Analysis of Deinococcus radiodurans's transcriptional response to ionizing radiation and desiccation reveals novel proteins that contribute to extreme radioresistance

During the first hour after a sublethal dose of ionizing radiation, 72 genes were upregulated threefold or higher in D. radiodurans R1. Thirty-three of these loci were also among a set of 73 genes expressed in R1 cultures recovering from desiccation.
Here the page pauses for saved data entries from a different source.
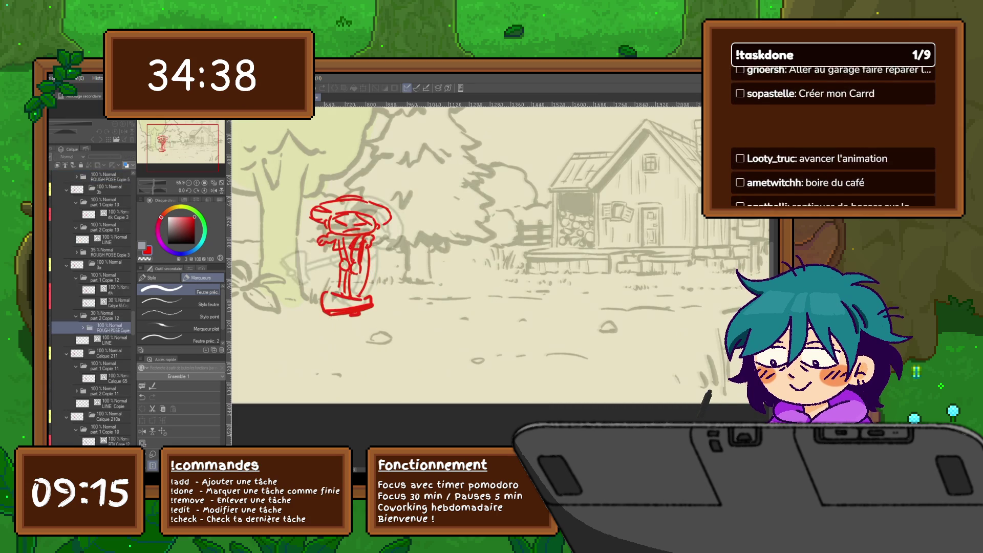
key("Right")
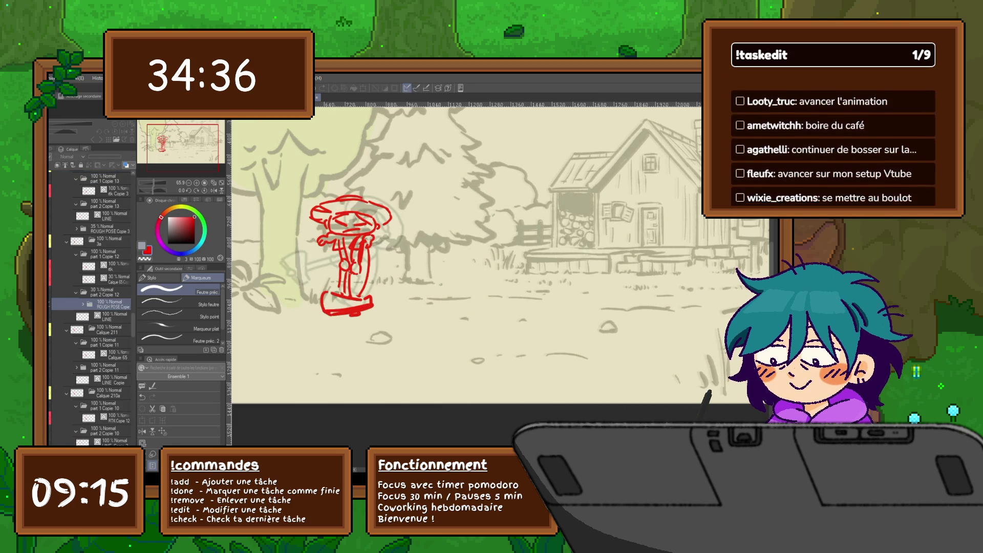
key("Right")
key("Right")
key("Right")
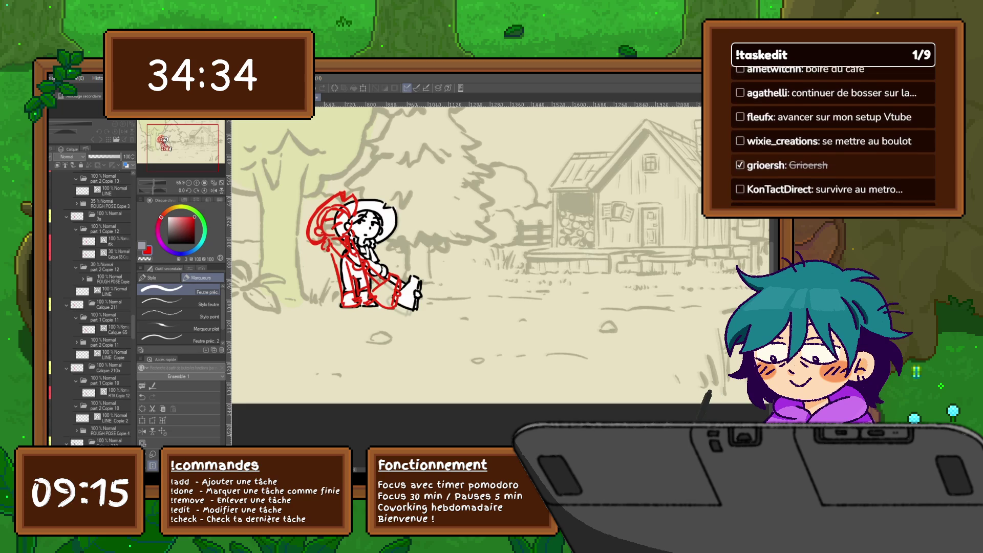
key("Right")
The five transcripts most highly induced in response to each stress re the same and encode proteins of unknown function. The genes (ddrA, ddrB, ddrC, ddrD, and pprA) corresponding to these transcripts were deleted, both alone and in all possible two-way combinations. Characterization of the mutant strains defines three epistasis groups that reflect different cellular responses to ionizing radiation-induced damage. The ddrA and ddrB gene products have complementary activities and inactivating both loci generates a strain that is more sensitive to ionizing radiation than strains in which either single gene has been deleted. These proteins appear to mediate efficient RecA-independent processes connected to ionizing radiation resistance. The pprA gene product is not necessary for homologous recombination during natural transformation, but nevertheless may participate in a RecA-dependent process during recovery from radiation damage. These characterizations clearly demonstrate that novel mechanisms significantly contribute to the ionizing radiation resistance in D. radiodurans.